Advance Care Planning (ACP) helps people to plan and prepare in advance for any decisions that need to be made. It encompasses communication issues, health system and medico legal considerations relating to care planning processes and documentation (such as the completion of Advance Directives) in advanced disease.
In end-of-life care ACP is especially important as it assists health professionals to understand what choices and decisions have been made, how someone would like to be cared for, and the direction of treatment plans.
Allied Health professionals may be involved with Advance Care Planning, perhaps as part of a conversation with a patient about their wishes. This could be in providing information and education to ensure informed choices are made, such as:
- Speech pathologists may discuss preferences for food or fluid intake - risk feeding versus safety (quality of life and comfort)
- Physiotherapists and occupational therapists may discuss goal setting, preferred place of care and preferred place of death
- Social workers may facilitate difficult conversations, help patients and families plan for end-of-life care through organising and facilitating family meetings to discuss patient wishes, enduring power of attorney, enduring power of guardianship, wills and funeral planning.

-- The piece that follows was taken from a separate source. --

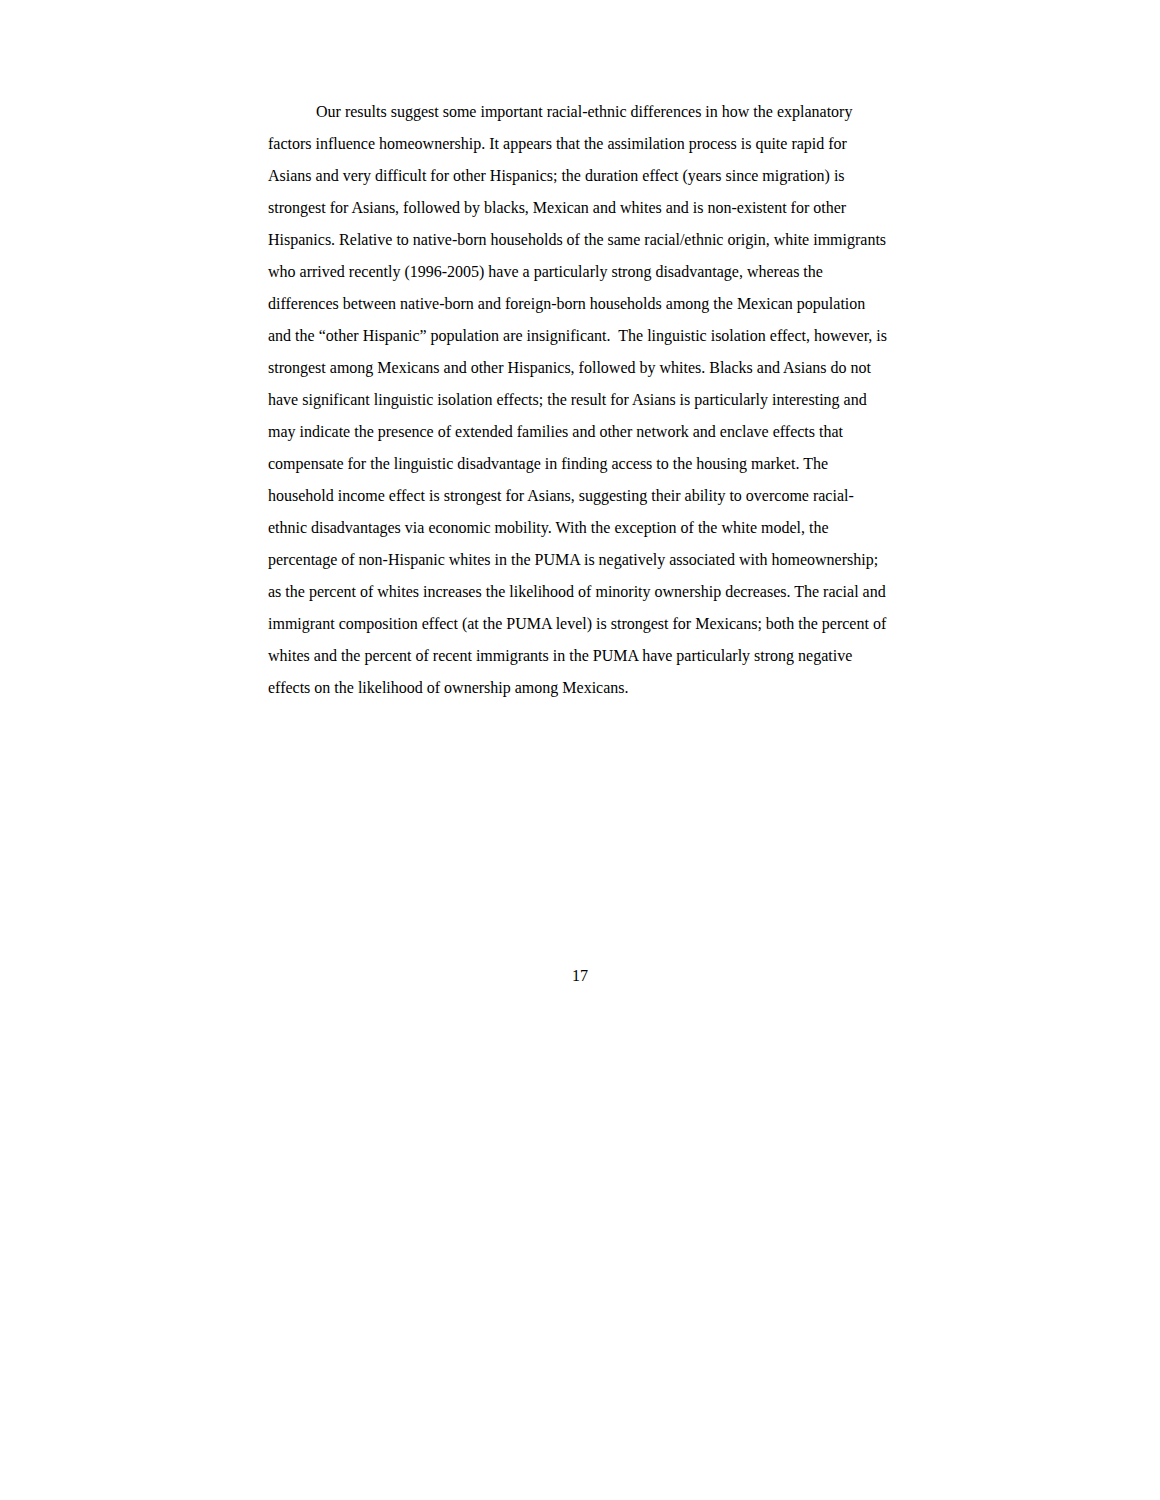Our results suggest some important racial-ethnic differences in how the explanatory factors influence homeownership. It appears that the assimilation process is quite rapid for Asians and very difficult for other Hispanics; the duration effect (years since migration) is strongest for Asians, followed by blacks, Mexican and whites and is non-existent for other Hispanics. Relative to native-born households of the same racial/ethnic origin, white immigrants who arrived recently (1996-2005) have a particularly strong disadvantage, whereas the differences between native-born and foreign-born households among the Mexican population and the “other Hispanic” population are insignificant. The linguistic isolation effect, however, is strongest among Mexicans and other Hispanics, followed by whites. Blacks and Asians do not have significant linguistic isolation effects; the result for Asians is particularly interesting and may indicate the presence of extended families and other network and enclave effects that compensate for the linguistic disadvantage in finding access to the housing market. The household income effect is strongest for Asians, suggesting their ability to overcome racial-ethnic disadvantages via economic mobility. With the exception of the white model, the percentage of non-Hispanic whites in the PUMA is negatively associated with homeownership; as the percent of whites increases the likelihood of minority ownership decreases. The racial and immigrant composition effect (at the PUMA level) is strongest for Mexicans; both the percent of whites and the percent of recent immigrants in the PUMA have particularly strong negative effects on the likelihood of ownership among Mexicans.
17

Allied health professionals may have the opportunity to participate in training on Advance Care Planning, although this will differ between disciplines and health services.
Advanced Care Planning may have taken place, but this may not always be apparent. For example, patients do not always mention conversations with family and they are not always highlighted in the notes. If you are not a permanent member of the multidisciplinary team you need to be aware if any plans or documents exist. For example, this could be relevant for physiotherapists, who need to be aware of resuscitation wishes when taking patients away from the ward for treatment, or for patients in the community.